Eisenberg’s Sandwich Shop
Eisenberg’s slogan, “Raising New York’s cholesterol since 1929,” just about says it all. You don’t come to Eisenberg’s for the atmosphere, bustling as it might be, or the decor, unless you like linoleum and fluorescent bulbs. Instead, you come for the sandwiches like open-face tuna melts, pastrami, and “the Spitzer” (hot tongue on rye), as well as the “no BS” attitude (“you either get it or you don’t” goes another tagline). Breakfast is available all day! You can grab a seat in the back, but we prefer to belly up to the counter.

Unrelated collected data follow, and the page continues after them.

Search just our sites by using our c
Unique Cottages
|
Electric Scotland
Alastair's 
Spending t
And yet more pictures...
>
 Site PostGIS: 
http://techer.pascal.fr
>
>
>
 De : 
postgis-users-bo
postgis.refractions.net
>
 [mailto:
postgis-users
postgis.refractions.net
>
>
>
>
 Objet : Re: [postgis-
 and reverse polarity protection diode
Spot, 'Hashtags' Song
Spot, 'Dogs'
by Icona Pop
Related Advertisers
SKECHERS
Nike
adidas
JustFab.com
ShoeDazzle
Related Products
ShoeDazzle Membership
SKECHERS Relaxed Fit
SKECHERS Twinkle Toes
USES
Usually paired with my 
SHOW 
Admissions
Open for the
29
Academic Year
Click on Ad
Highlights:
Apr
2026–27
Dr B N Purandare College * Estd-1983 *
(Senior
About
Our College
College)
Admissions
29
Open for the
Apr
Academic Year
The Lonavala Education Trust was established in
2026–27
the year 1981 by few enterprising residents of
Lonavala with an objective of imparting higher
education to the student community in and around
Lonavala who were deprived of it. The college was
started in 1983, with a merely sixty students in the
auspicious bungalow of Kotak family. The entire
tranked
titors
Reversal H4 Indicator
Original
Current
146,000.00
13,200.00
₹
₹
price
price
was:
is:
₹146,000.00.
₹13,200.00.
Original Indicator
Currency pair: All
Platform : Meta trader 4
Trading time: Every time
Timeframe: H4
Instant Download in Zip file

Located on a meh block where Chelsea meets NoMad, Johny’s Luncheonette is always packed. It’s tiny, it’s cheap, it’s great. Regulars swear by the omelets, including the western (onions, ham, and peppers), the Greek (tomato, feta, and onion), and the farmer’s (with spinach, tomato, mushrooms, and onions), as well as the pancakes. If you’re particularly famished after waiting for one of the few seats, try the “bigman breakfast”: eggs, French toast or pancakes, bacon and sausage, toast, and homefries, with tea or coffee.
Lexington Candy Shop
Before or after you trek to the Metropolitan Museum of Art, you might want to stop into the Lexington Candy Shop, full of its own relics. Photos of the restaurant from the 1920s line the walls, as does a huge collection of Coke bottles and cans, many of which were gifts from customers. Try a milkshake or egg cream with your hamburger and fries, ham and cheese sandwich, or frankfurter. We really like the “Lexington special”: bacon, roast beef, fried egg, and American cheese, topped with butter and Russian dressing.
Square Diner solidly inhabits its Tribeca space, refusing to change even as the neighborhood grows and gentrifies. You can hop on a stool to watch the action upfront, or sit towards the back, among the families and singeltons and tourists and regulars. The long menu ranges from eggs and homemade corned beef hash to a pastrami omelet to chocolate chip pancakes to salads, quesadillas, and an impressive range of sandwiches. You can’t go wrong with the “NYC classic”: corned beef on rye bread with sauerkraut and melted Swiss cheese.